### The problem
Which lines in the records below contain the string "Moving"? Collect and copy out every such line, and count a match only when the letter case is the same.

***

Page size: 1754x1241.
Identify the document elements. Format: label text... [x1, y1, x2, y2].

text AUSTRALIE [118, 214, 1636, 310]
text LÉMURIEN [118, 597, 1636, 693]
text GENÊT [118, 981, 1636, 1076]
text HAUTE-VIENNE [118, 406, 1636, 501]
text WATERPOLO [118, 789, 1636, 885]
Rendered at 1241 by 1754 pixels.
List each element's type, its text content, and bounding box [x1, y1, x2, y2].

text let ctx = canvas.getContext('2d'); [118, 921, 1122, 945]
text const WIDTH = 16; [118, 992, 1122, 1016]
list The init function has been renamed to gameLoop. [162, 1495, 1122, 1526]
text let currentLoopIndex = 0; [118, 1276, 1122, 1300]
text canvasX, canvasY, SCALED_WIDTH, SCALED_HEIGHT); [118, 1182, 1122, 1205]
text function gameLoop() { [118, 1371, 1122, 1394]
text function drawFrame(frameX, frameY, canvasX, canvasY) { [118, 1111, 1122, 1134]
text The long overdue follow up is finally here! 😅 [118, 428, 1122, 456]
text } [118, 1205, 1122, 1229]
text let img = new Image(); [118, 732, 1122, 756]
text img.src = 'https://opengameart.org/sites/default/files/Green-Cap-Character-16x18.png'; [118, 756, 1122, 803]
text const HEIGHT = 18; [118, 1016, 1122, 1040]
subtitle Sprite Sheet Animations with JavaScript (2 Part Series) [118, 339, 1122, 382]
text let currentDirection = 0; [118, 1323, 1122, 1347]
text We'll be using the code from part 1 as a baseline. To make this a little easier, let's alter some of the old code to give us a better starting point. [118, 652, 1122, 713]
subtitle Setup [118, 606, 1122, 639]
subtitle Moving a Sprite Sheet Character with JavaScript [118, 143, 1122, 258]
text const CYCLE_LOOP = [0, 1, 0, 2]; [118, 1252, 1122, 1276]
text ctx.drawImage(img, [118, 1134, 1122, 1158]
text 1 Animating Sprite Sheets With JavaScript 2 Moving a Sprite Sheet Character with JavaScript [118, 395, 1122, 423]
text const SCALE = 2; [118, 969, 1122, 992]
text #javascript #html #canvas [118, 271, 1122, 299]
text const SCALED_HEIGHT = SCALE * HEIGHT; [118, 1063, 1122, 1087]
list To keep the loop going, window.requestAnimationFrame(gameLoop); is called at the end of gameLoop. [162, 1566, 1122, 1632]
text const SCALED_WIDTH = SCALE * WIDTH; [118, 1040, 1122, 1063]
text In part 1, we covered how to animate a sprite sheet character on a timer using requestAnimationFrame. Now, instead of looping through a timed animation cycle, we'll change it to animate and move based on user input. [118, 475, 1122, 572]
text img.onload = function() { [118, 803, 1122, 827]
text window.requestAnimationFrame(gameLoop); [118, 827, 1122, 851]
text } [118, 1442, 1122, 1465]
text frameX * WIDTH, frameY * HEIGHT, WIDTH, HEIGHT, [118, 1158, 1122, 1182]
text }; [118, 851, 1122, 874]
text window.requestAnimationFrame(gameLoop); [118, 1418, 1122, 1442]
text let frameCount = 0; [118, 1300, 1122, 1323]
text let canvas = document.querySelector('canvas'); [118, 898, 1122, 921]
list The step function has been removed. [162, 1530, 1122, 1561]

***

### Answer
subtitle Moving a Sprite Sheet Character with JavaScript [118, 143, 1122, 258]
text 1 Animating Sprite Sheets With JavaScript 2 Moving a Sprite Sheet Character with JavaScript [118, 395, 1122, 423]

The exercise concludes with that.